= DOCUMENT SECTION =

>>

As we've just seen, a common solution to the jump target issue is "backpatching": maintaining a list of "jumps to be completed" and fill the target into the generated code as soon as you know the actual target. The TM virtual machine supports a simple form of backpatching: numbered assembly language statements. Our compiler can generate target code statements out of order!
Let's see how that might look in our exercise code. After we
compute n - 10, we are ready to generate a jump:
IF_NOT t3 GOTO label1 6: JGE 3,???(7)
We know that the jump occurs in Instruction 6 of the program
and that it goes to label1, but we don't know what
line of code label1 corresponds to yet. So we save
what we know in a data structure:
jumps_to_complete = [ (6, label1, (JGE 3)) ]
and proceed.
Next, we generate code for the assignment statement and are ready to generate a jump:
t4 := 1 7: LDC 4,1(0)
8: ST 4,10(5)
GOTO label2 9: LDA 7,???(7)
Again, we know the number of the jump instruction, 9, and the
target, label2, but we don't know the line number
for the label yet. So we save what we know:
jumps_to_complete = [ (6, label1, (JGE 3)), (9, label2, unconditional) ]
and proceed.
Next we see a label:
LABEL label1
We now know that label1 corresponds to
Instruction 10 in our program. Let's record the new
information and proceed.
label_data = { label1 : 10 }
We generate several lines of code for the else
clause:
t5 := n 10: LD 1,-1(5)

<<

= Stored dataset items =
>>

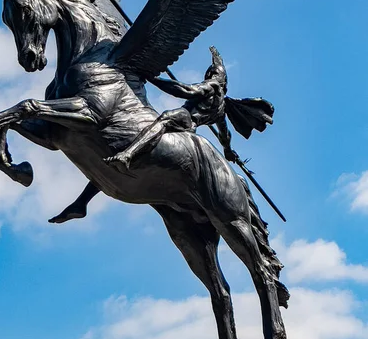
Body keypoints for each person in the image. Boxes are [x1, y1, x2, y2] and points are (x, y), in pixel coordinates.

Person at [49, 47, 274, 223]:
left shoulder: (210, 88)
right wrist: (228, 152)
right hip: (190, 132)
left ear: (218, 79)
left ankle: (128, 155)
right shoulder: (221, 108)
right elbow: (225, 137)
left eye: (211, 73)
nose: (209, 75)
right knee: (107, 166)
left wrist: (152, 77)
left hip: (184, 120)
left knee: (164, 118)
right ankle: (81, 203)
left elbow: (183, 90)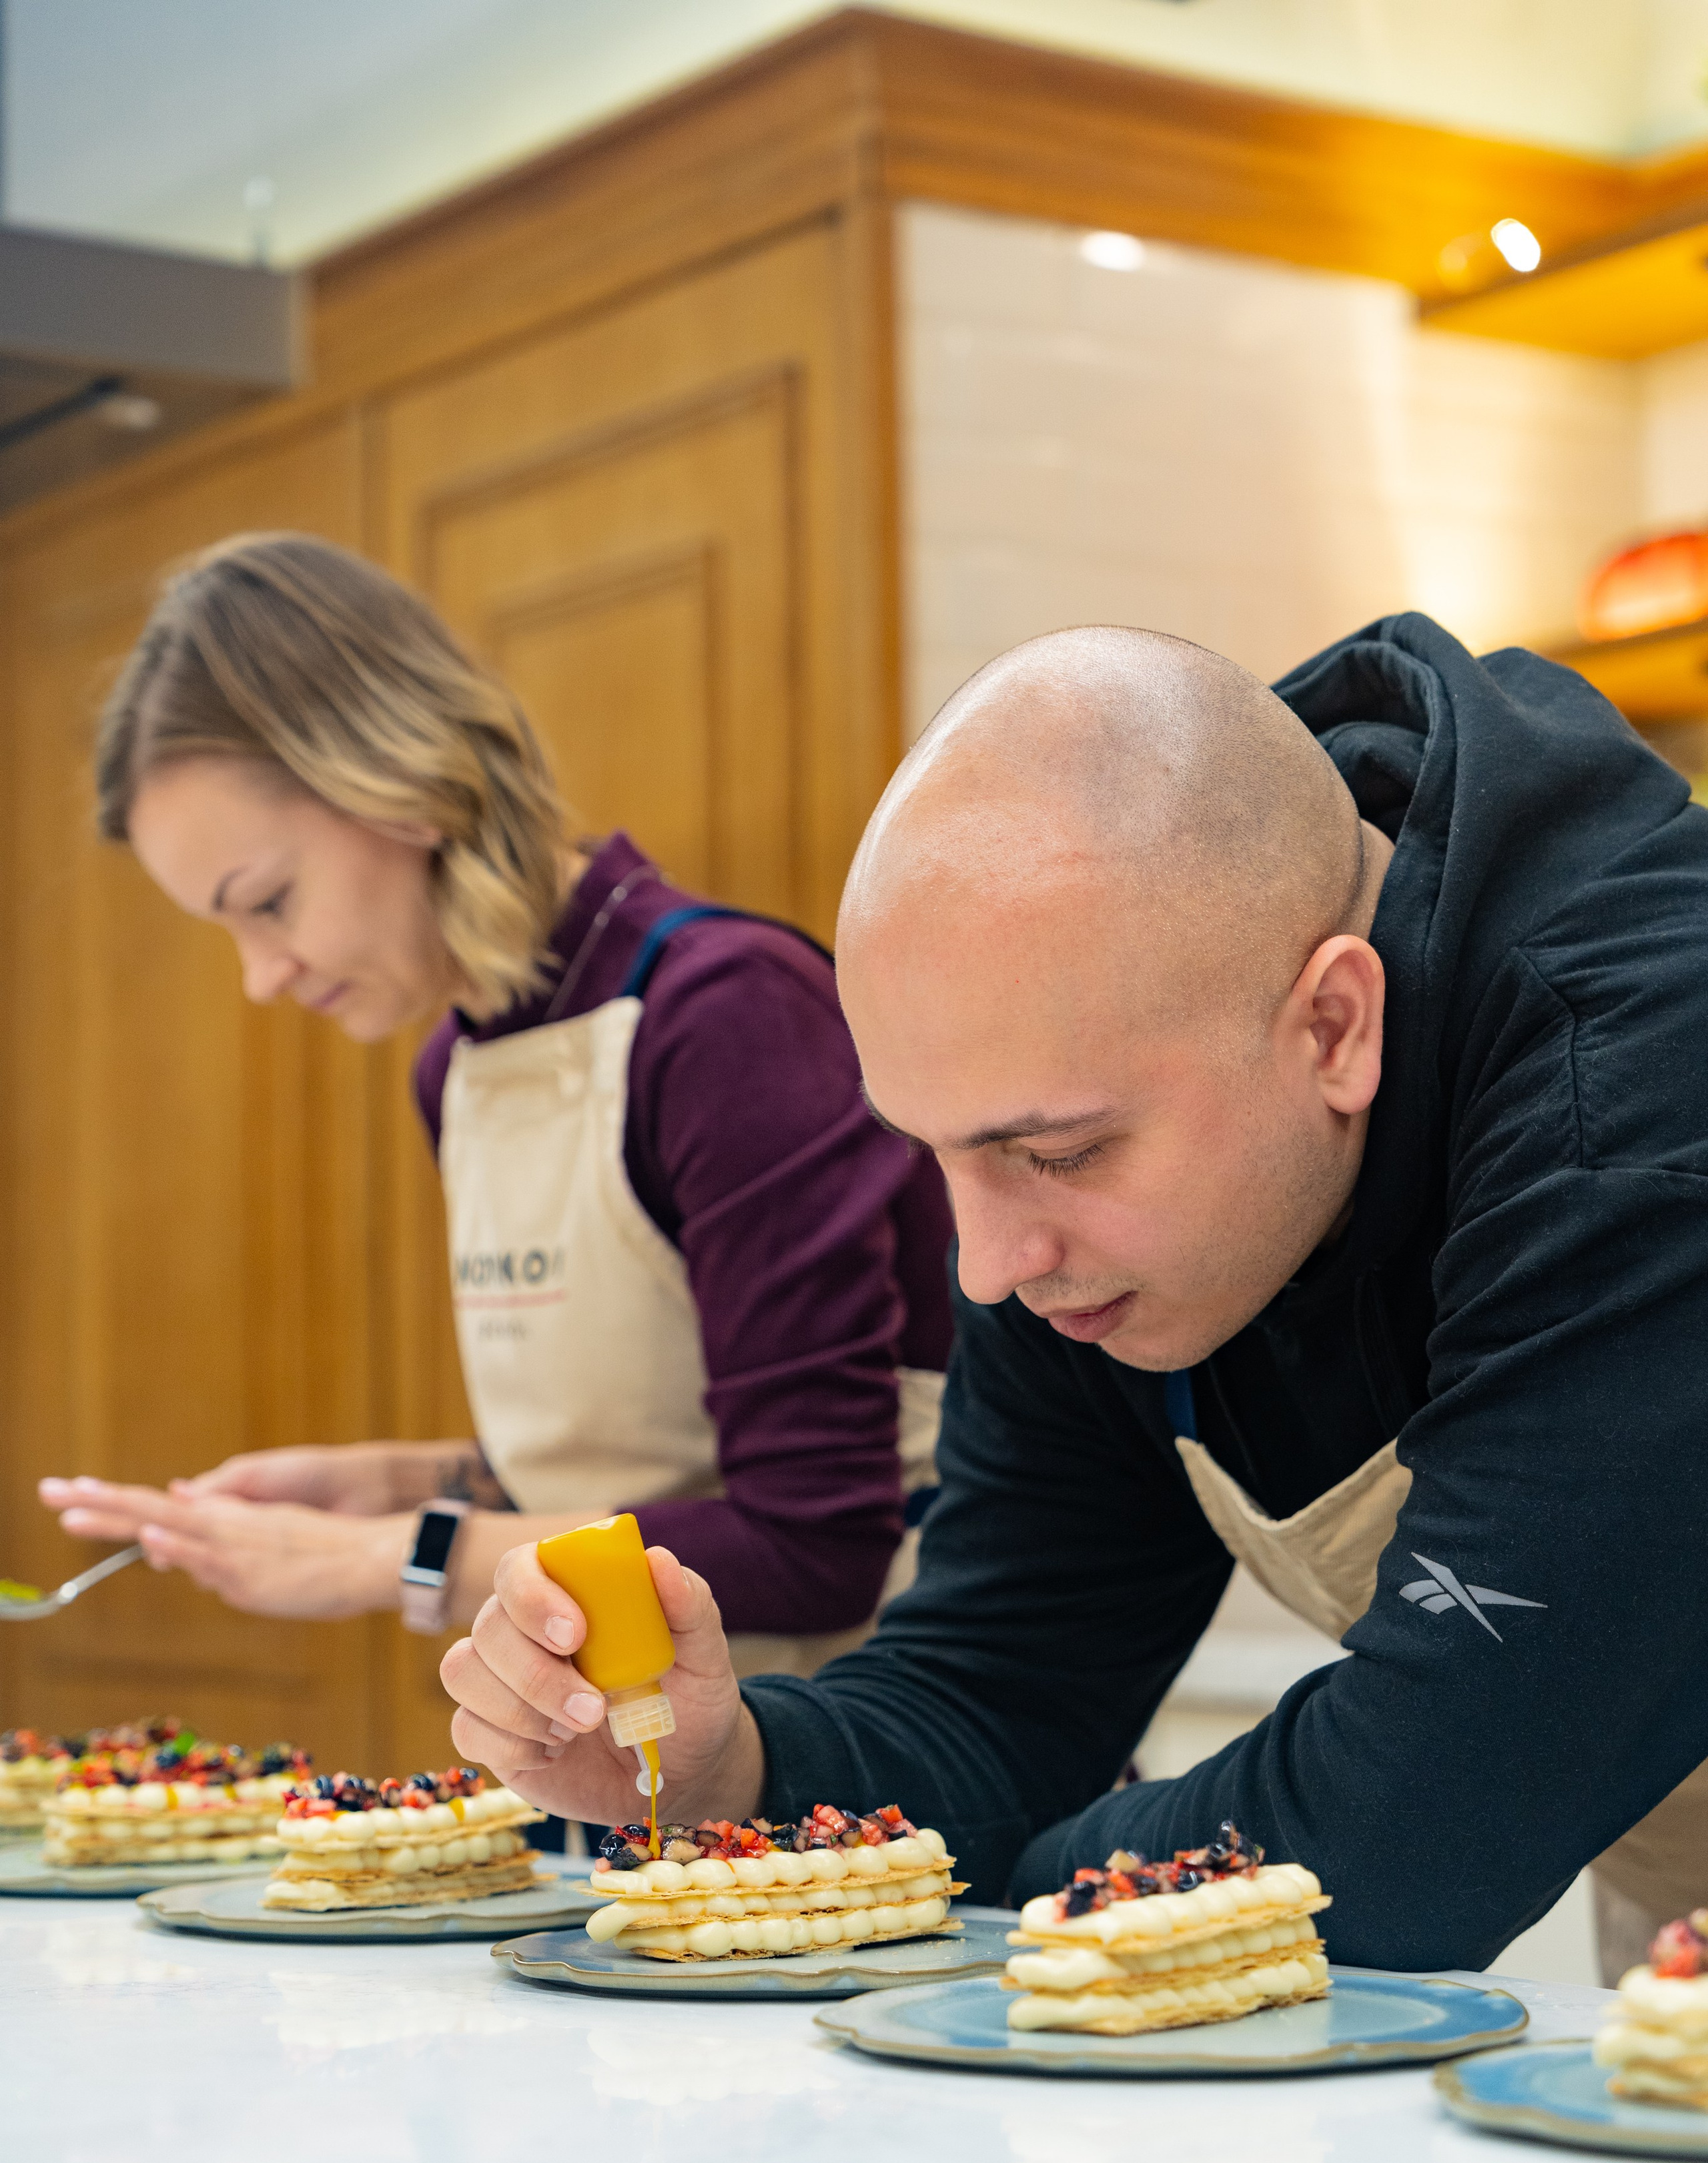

<<

= TASK REQUIREMENTS =
Answer these questions about the backpatching passage:
1. Which virtual machine supports a simple form of backpatching through numbered assembly language statements?
2. What instruction number holds the jump to label2?
3. Which instruction in the program does label1 correspond to?
The stored dataset items aren't needed here.

= ANSWER BOX =
1. The TM virtual machine.
2. Instruction 9.
3. Instruction 10.